The foregoing certification is being furnished solely to accompany the Report pursuant to 18 U.S.C. Section 1350, and is not being “filed” either as part of the Report or as a separate disclosure statement, and is not to be incorporated by reference into the Report or any other filing of the Company, whether made before or after the date hereof, regardless of any general incorporation language in such filing.
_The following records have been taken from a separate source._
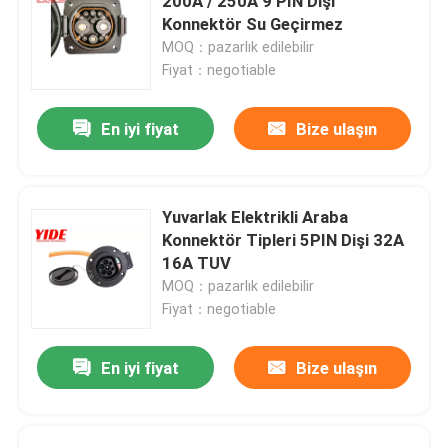
200A / 250A 9 PIN Dişi
Konnektör Su Geçirmez
MOQ：pazarlık edilebilir
Fiyat：negotiable
En iyi fiyat
Bize ulaşın
Yuvarlak Elektrikli Araba
Konnektör Tipleri 5PIN Dişi 32A
16A TUV
MOQ：pazarlık edilebilir
Fiyat：negotiable
En iyi fiyat
Bize ulaşın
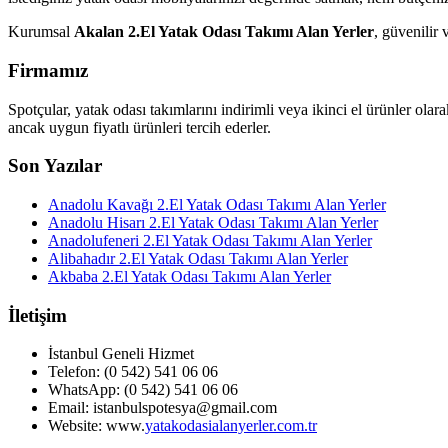
Kurumsal
Akalan 2.El Yatak Odası Takımı Alan Yerler
, güvenilir 
Firmamız
Spotçular, yatak odası takımlarını indirimli veya ikinci el ürünler olar
ancak uygun fiyatlı ürünleri tercih ederler.
Son Yazılar
Anadolu Kavağı 2.El Yatak Odası Takımı Alan Yerler
Anadolu Hisarı 2.El Yatak Odası Takımı Alan Yerler
Anadolufeneri 2.El Yatak Odası Takımı Alan Yerler
Alibahadır 2.El Yatak Odası Takımı Alan Yerler
Akbaba 2.El Yatak Odası Takımı Alan Yerler
İletişim
İstanbul Geneli Hizmet
Telefon: (0 542) 541 06 06
WhatsApp: (0 542) 541 06 06
Email: istanbulspotesya@gmail.com
Website: www.
yatakodasialanyerler.com.tr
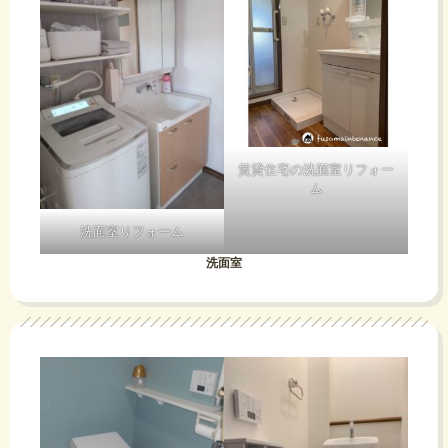
賃貸住宅の洗面室リフォー
ム
洗面室リフォーム
洗面室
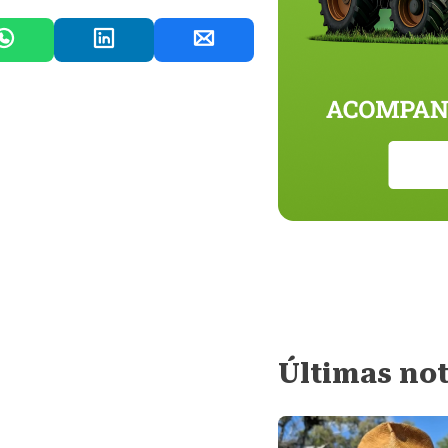
Últimas not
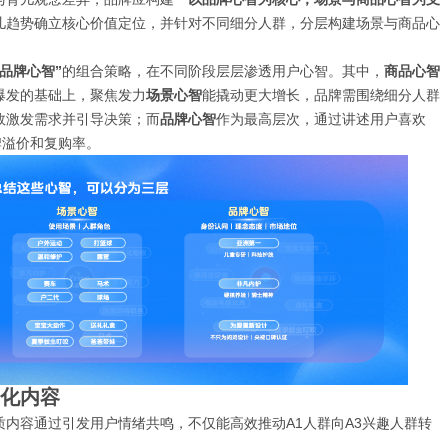
儿趋势确立核心价值定位，并针对不同细分人群，分层构建场景与商品心
产后出现乳房下垂怎么办
品牌心智”
的组合策略，在不同阶段层层渗透用户心智。其中，
商品心智
爆发的基础上，聚焦发力
场景心智
能撬动更大增长，品牌需围绕细分人群
效激发需求并引导决策；而
品牌心智
作为最高层次，通过讲述用户喜欢
牌溢价和复购率。
品化内容
质内容通过引发用户情绪共鸣，不仅能高效推动A1人群向A3兴趣人群转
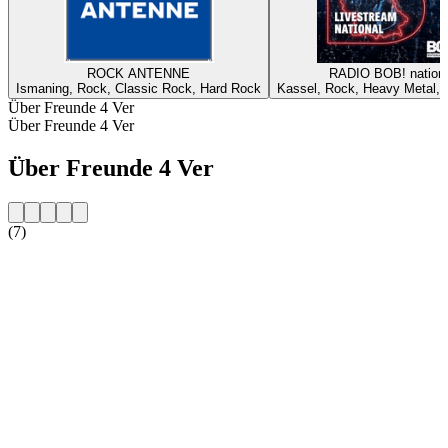
ROCK ANTENNE
RADIO BOB! nationa
Ismaning, Rock, Classic Rock, Hard Rock
Kassel, Rock, Heavy Metal, A
Über Freunde 4 Ver
Über Freunde 4 Ver
Über Freunde 4 Ver
(7)
Sender-Website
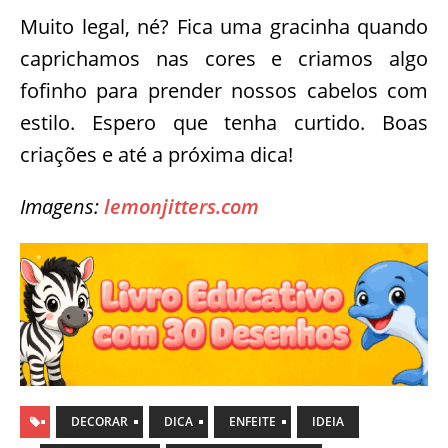
Muito legal, né? Fica uma gracinha quando
caprichamos nas cores e criamos algo
fofinho para prender nossos cabelos com
estilo. Espero que tenha curtido. Boas
criações e até a próxima dica!
Imagens:
lemonjitters.com
DECORAR
DICA
ENFEITE
IDEIA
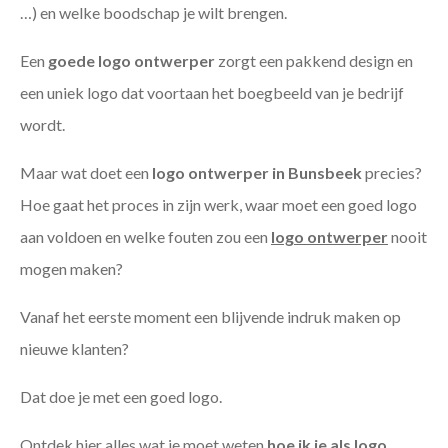
…) en welke boodschap je wilt brengen.
Een
goede
logo ontwerper
zorgt een pakkend design en
een uniek logo dat voortaan het boegbeeld van je bedrijf
wordt.
Maar wat doet een
logo ontwerper in Bunsbeek
precies?
Hoe gaat het proces in zijn werk, waar moet een goed logo
aan voldoen en welke fouten zou een
logo ontwerper
nooit
mogen maken?
Vanaf het eerste moment een blijvende indruk maken op
nieuwe klanten?
Dat doe je met een goed logo.
Ontdek hier alles wat je moet weten
hoe ik je als
logo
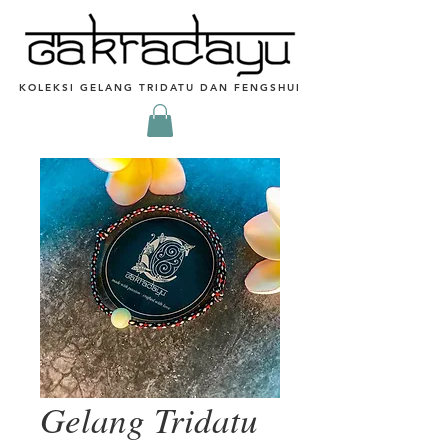
KOLEKSI GELANG TRIDATU DAN FENGSHUI
Gelang Tridatu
The foregoing certification shall not be deemed “filed” for purposes of Section 18 of the Securities Exchange Act of 1934, as amended, or otherwise subject to the liabilities of Section 18 or Sections 11 and 12(a)(2) of the Securities Act of 1933, as amended.

 


EX-13.2

 

Exhibit 13.2

Certification of Chief Financial Officer

Pursuant to Section 906 of the Sarbanes-Oxley Act of 2002

 

Pursuant to 18 U.S.C. Section 1350, as created by Section 906 of the Sarbanes-Oxley Act of 2002, the undersigned officer of ReNew Energy Global plc (the “Company”) hereby certifies, to such officer’s knowledge, that:

 

i.
the accompanying annual report on Form 20-F of the Company for the year ended March 31, 2023 (the “Report”) fully complies with the requirements of Section 13(a) or Section 15(d), as applicable, of the Securities Exchange Act of 1934, as amended; and

 

ii.
the information contained in the Report fairly presents, in all material respects, the financial condition and results of operations of the Company.

 

 

Date: July 31, 2023

By: /s/ Kedar Upadhye

Name: Kedar Upadhye

Title: Chief Financial Officer

 

The foregoing certification is being furnished solely to accompany the Report pursuant to 18 U.S.C. Section 1350, and is not being “filed” either as part of the Report or as a separate disclosure statement, and is not to be incorporated by reference into the Report or any other filing of the Company, whether made before or after the date hereof, regardless of any general incorporation language in such filing. The foregoing certification shall not be deemed “filed” for purposes of Section 18 of the Securities Exchange Act of 1934, as amended, or otherwise subject to the liabilities of Section 18 or Sections 11 and 12(a)(2) of the Securities Act of 1933, as amended.